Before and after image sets
+ + + +
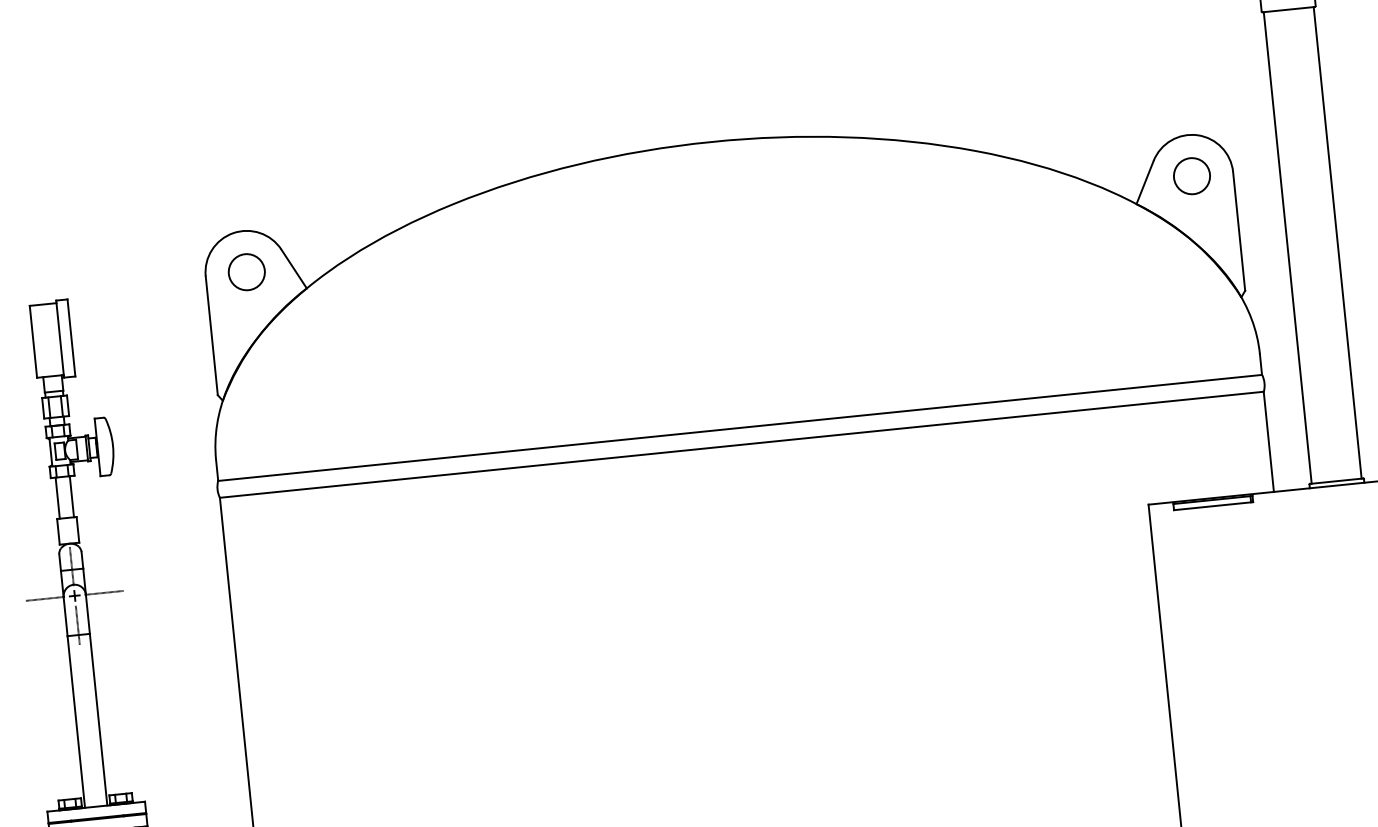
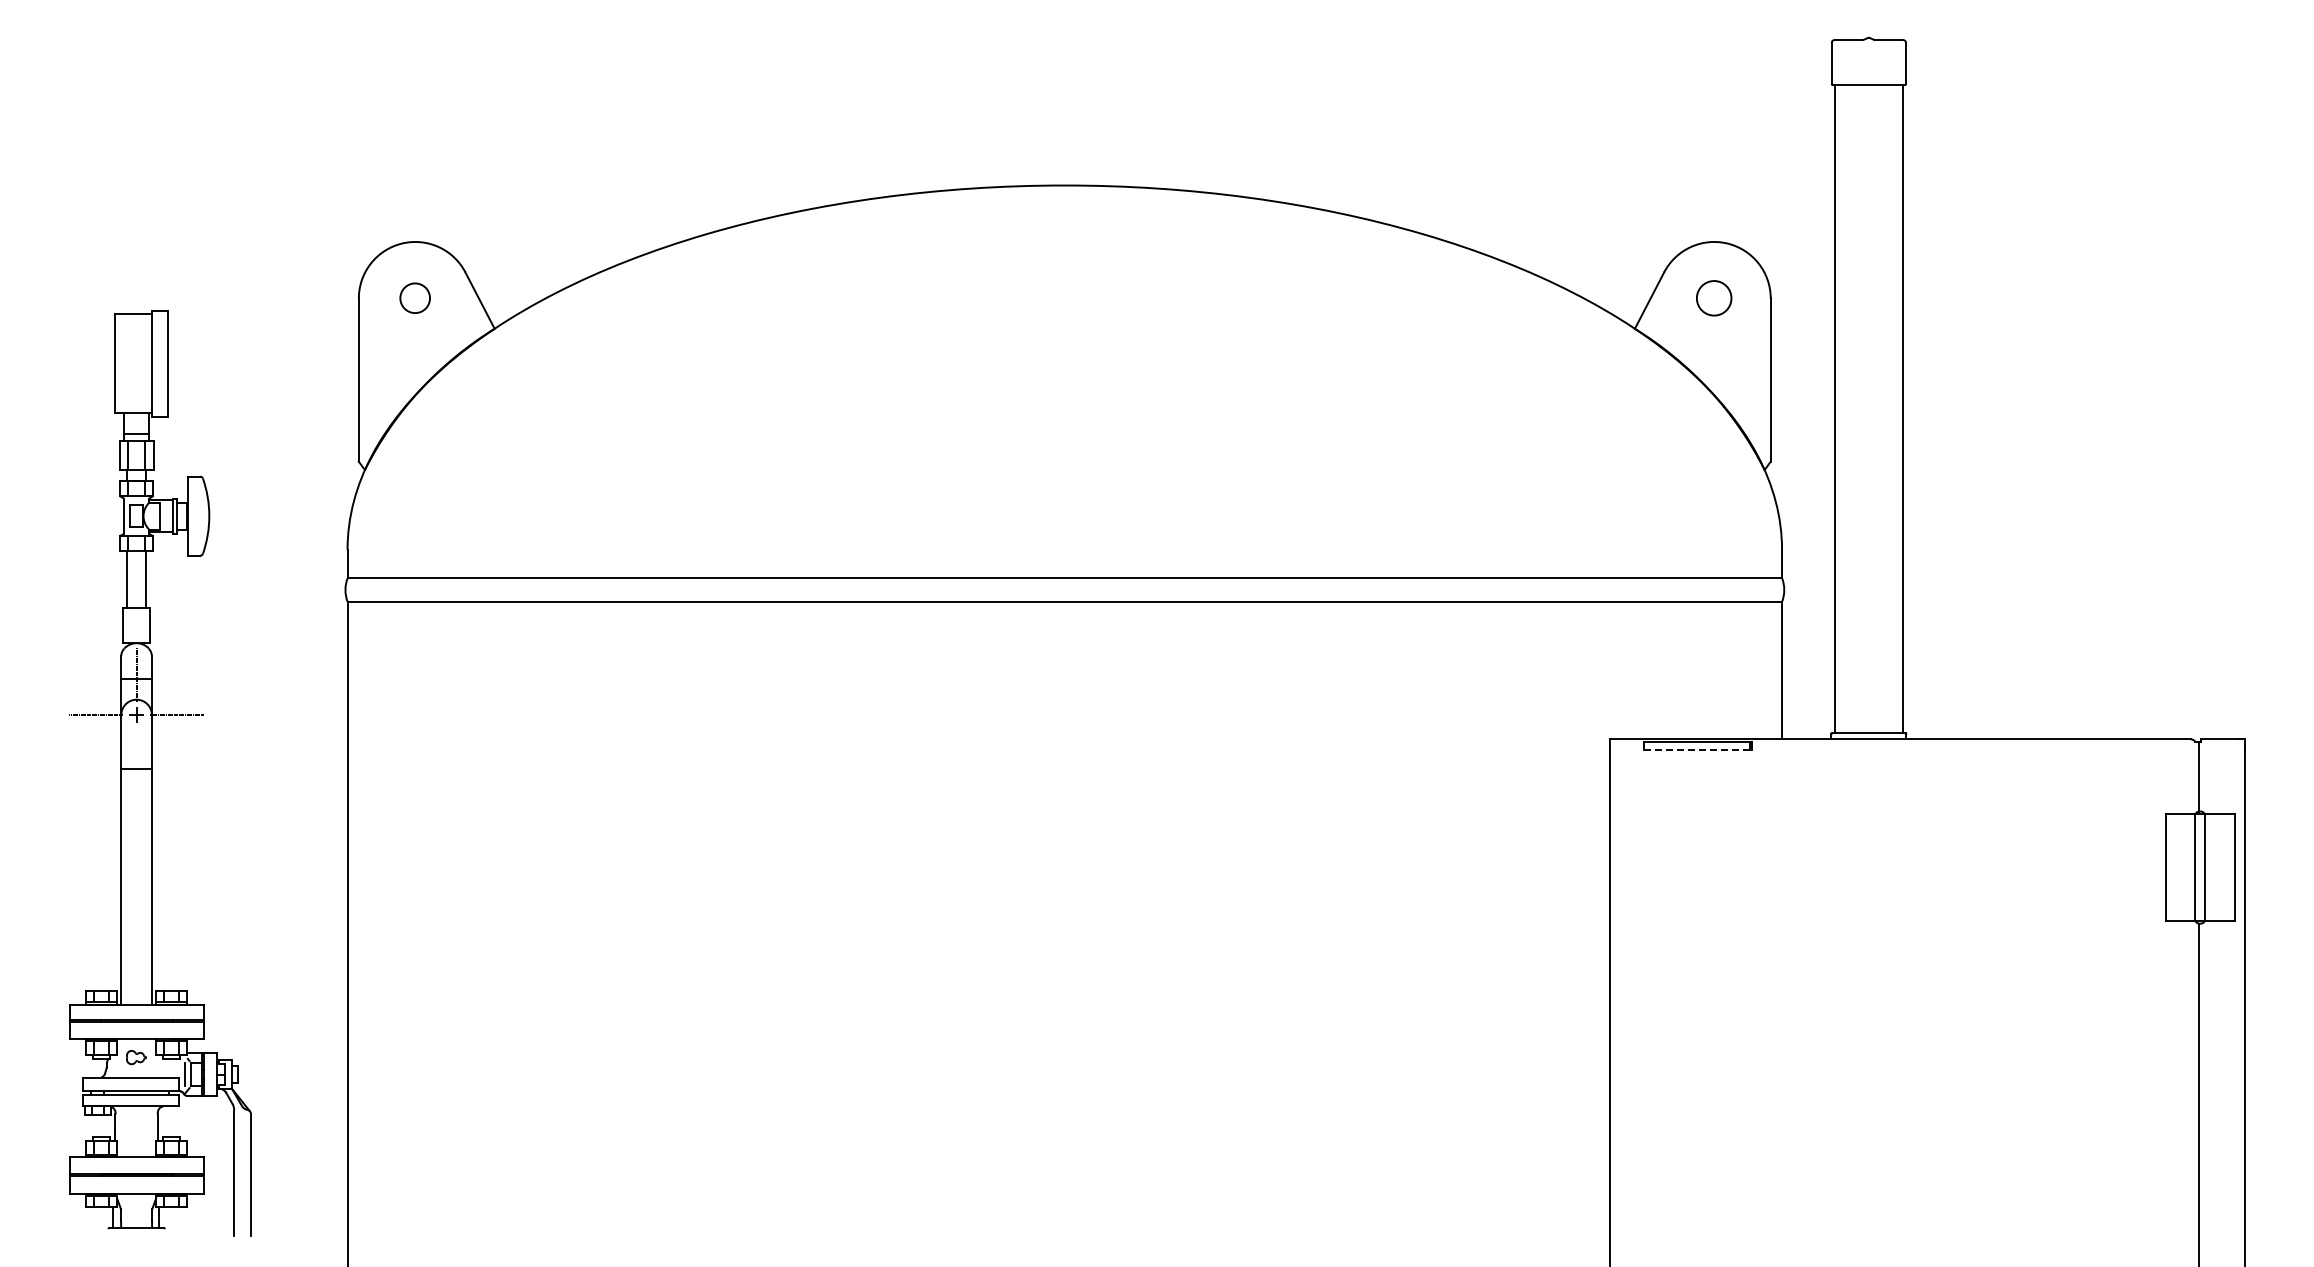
circle: (1191, 175) -> (1713, 297), size x0.7
circle: (246, 271) -> (414, 297), size x0.6
line: (1213, 506) -> (1698, 750), solid -> dashed
line: (77, 625) -> (136, 755), removed

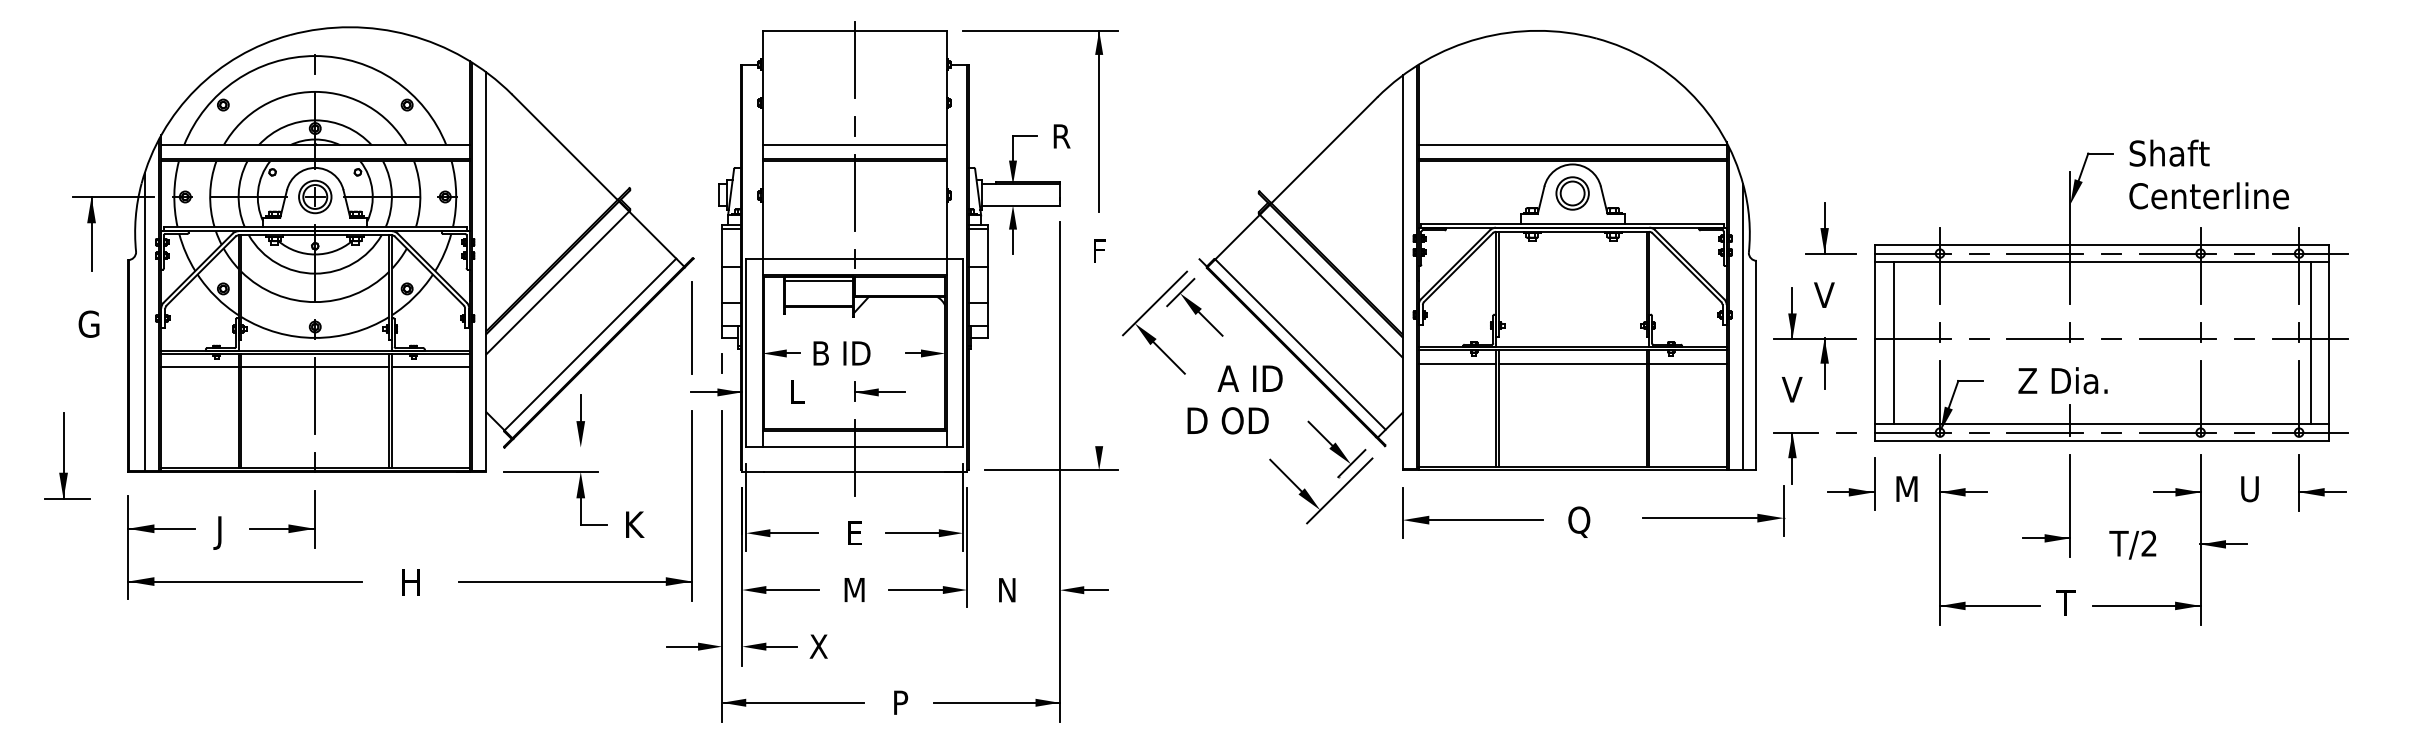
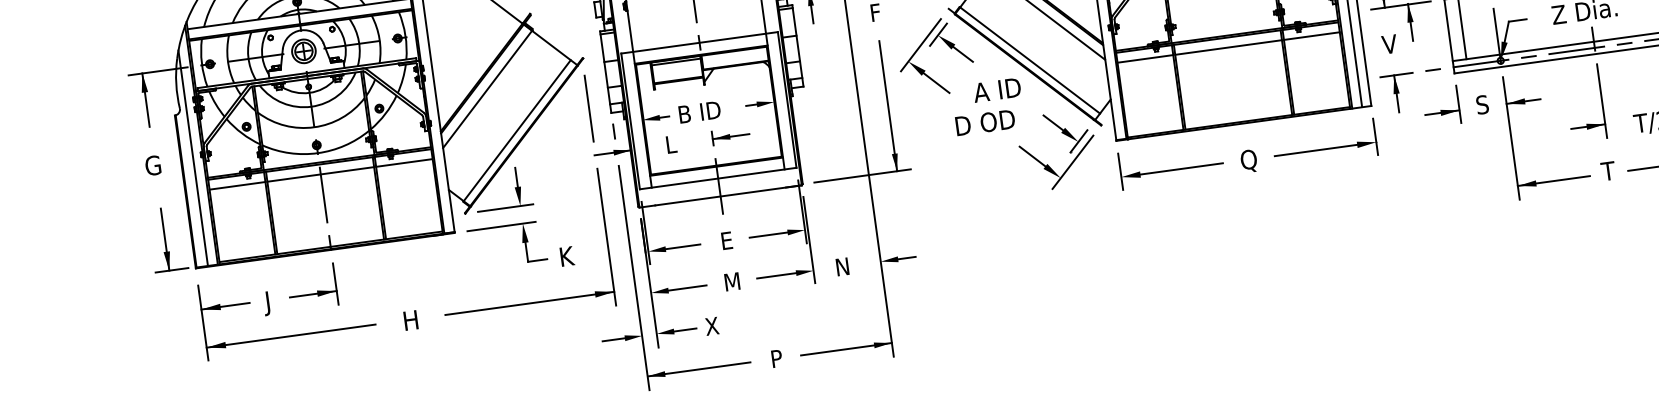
line: (1099, 380) -> (888, 106), added
line: (560, 447) -> (505, 208), added
part: (67, 455) -> (167, 238), moved
text: (1906, 488) -> (1482, 104), M -> S
part: (1713, 517) -> (1325, 148), moved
+ + + +
*Work instruction*: For this exercise, please copy exactly the lines from the one holding "text: (1906, 488) -> (1482, 104), M -> S" through the end of the records, the first and last included.

*Result*:
text: (1906, 488) -> (1482, 104), M -> S
part: (1713, 517) -> (1325, 148), moved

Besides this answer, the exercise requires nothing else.